→ What needs to be done:
In the blog post below about a newspaper poll, what question is The Sentinel asking the public?

Bogus Poll Alert

The Sentinel is asking the general public (i.e. motorists) whether or not cyclists should be required to use bike lanes. Gee, what do you think the results will be?

As of this writing there are 39 responses, 66% say yes, we should be required to ride in bike lanes.

I bet we have more than 26 readers who disagree. Go change the balance. HERE

Here’s some more inspiration…

23 replies
  1. Euronymous
    Euronymous says:

    Just voted, we are nearing the turning point, its at 51:49 right now, come on guys!

  2. Jayeson
    Jayeson says:

    I guess I need a front facing video camera also. My group ride down the bike lane through Eatonville got right hooked this morning. I had not seen a completed right hook in person before but I am usually on the lookout. The driver swung hard right without any warning that I noticed. The car crossed several feet in front of the driver and in a flash it was over.

    100′ later someone coming out of a side street would have driven right into me had I not anticipated his failure to yield. I get seen a heck of a lot better when riding away from the curb in the proper traffic lane.

    • Keri
      Keri says:

      I find I have to be on high-alert when riding in a bike lane. It’s much more relaxing to claim my general travel lane and let the overtaking cars changes lanes to go around. This morning our bike bus group rode up the right lane on Rosalind, 2-abreast, avoiding the bike lane. I saw 2 potential drive-outs where the motorist bolted out of a parking lot and stopped to look for cross traffic part way into the bike lane.

      A friend of mine told me she watched a drive-out motorist hit a cyclist in that same area. The cyclist was knocked down, but got up, yelled at the driver and rode away. There are thousands of close calls and minor crashes like that for every one that gets reported.

  3. fred_dot_u
    fred_dot_u says:

    43 yes, 57 no as of my vote, so the “tide has been turned” and I’m passing the link onto others, but only those with sense enough to understand the question properly.

  4. fred_dot_u
    fred_dot_u says:

    Due to operator error, my dual cams are out of operation until the digital recorders return from repair. The devices cease to function when partially submerged. My still image camera also ceased to function, but I have a “backup” which will be returned to its mount.

    If the ridiculous law is passed, I’ll have to be sure to document conditions existing when or if I’m stopped and cited. It should not be necessary for cyclists to carry such resources in order to ensure justice, while operating in a safe manner.

    A local rider often bemoans the conditions in which he rides, but one can easily detect that submissive cycling practices are the reason he’s experiencing these incidents.

Dataset records:
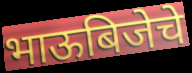
भाऊबिजेचे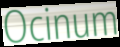
OcinumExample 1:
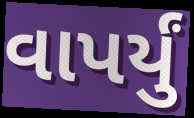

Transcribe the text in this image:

વાપર્યું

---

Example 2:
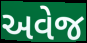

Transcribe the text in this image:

અવેજ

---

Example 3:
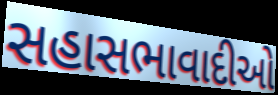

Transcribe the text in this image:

સહાસભાવાદીઓ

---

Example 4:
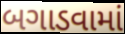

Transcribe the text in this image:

બગાડવામાં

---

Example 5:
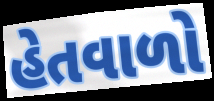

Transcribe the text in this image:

હેતવાળો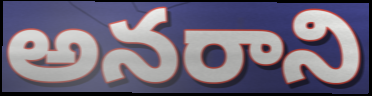
అనరానిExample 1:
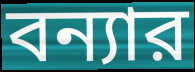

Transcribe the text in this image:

বন্যার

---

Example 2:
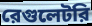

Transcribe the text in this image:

রেগুলেটরি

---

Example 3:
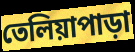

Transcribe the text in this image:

তেলিয়াপাড়া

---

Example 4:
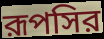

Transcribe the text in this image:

রূপসির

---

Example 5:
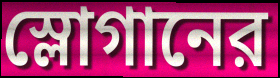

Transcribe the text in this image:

স্লোগানেরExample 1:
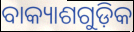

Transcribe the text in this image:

ବାକ୍ୟାଶଗୁଡ଼ିକ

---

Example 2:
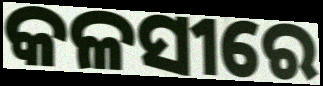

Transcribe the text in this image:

କଳସୀରେ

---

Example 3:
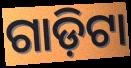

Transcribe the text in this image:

ଗାଡ଼ିଟା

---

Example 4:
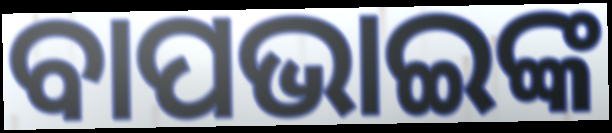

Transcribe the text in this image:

ବାପଭାଇଙ୍କ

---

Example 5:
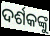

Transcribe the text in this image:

ଦର୍ଶକଙ୍କୁ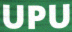
UPU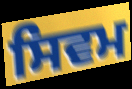
ਸਿਵਮ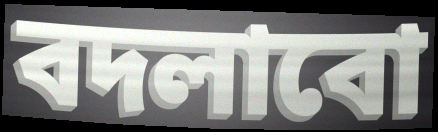
বদলাবো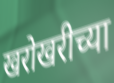
खरोखरीच्या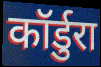
कॉर्डुरा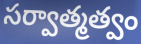
సర్వాత్మత్వంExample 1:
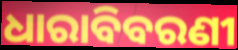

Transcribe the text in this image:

ଧାରାବିବରଣୀ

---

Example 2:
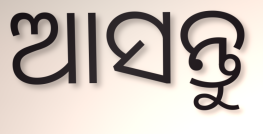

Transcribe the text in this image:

ଆସନ୍ତୁ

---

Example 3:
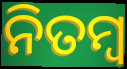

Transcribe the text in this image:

ନିତମ୍ୱ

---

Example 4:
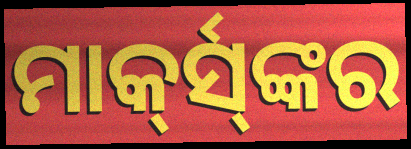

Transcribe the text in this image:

ମାର୍କ୍‍ସ୍‍ଙ୍କର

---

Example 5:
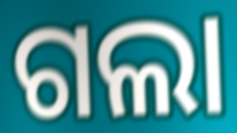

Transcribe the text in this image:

ଗଲା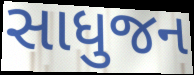
સાધુજન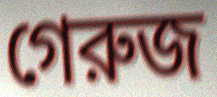
গেরুজ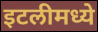
इटलीमध्ये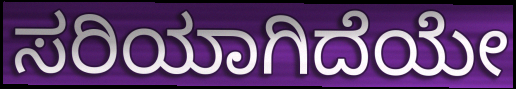
ಸರಿಯಾಗಿದೆಯೇ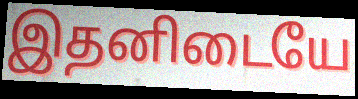
இதனிடையே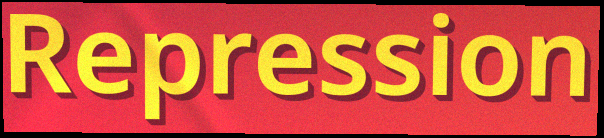
Repression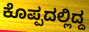
ಕೊಪ್ಪದಲ್ಲಿದ್ದ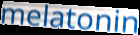
melatonin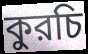
কুরচি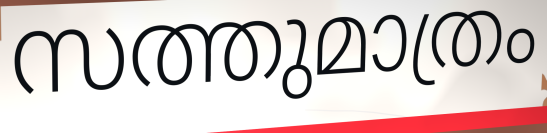
സത്തുമാത്രം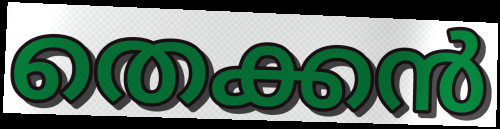
തെക്കൻ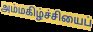
அம்மகிழ்ச்சியைப்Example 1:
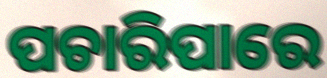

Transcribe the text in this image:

ପଚାରିପାରେ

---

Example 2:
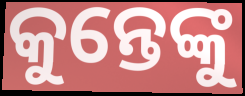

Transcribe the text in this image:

କୁନ୍ତେଙ୍କୁ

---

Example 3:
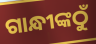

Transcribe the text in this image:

ଗାନ୍ଧୀଙ୍କଠୁଁ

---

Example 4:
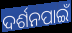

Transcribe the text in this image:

ଦର୍ଶନପାଇଁ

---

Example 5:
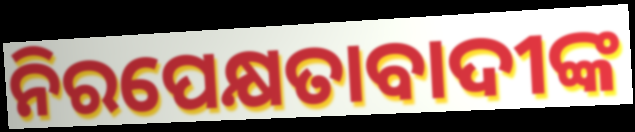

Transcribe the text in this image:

ନିରପେକ୍ଷତାବାଦୀଙ୍କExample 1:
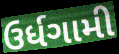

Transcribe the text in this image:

ઉર્ધગામી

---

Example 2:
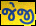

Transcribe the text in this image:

જેજી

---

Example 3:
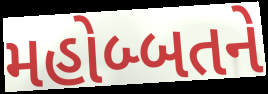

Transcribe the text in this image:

મહોબ્બતને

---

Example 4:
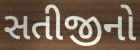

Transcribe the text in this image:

સતીજીનો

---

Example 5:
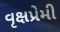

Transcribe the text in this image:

વૃક્ષપ્રેમીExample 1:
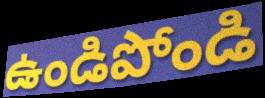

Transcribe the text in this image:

ఉండిపోండి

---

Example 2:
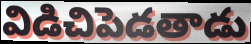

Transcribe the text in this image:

విడిచిపెడతాడు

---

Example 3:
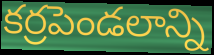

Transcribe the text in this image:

కర్రపెండలాన్ని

→ Task solution:
Whether cyclists should be required to use bike lanes.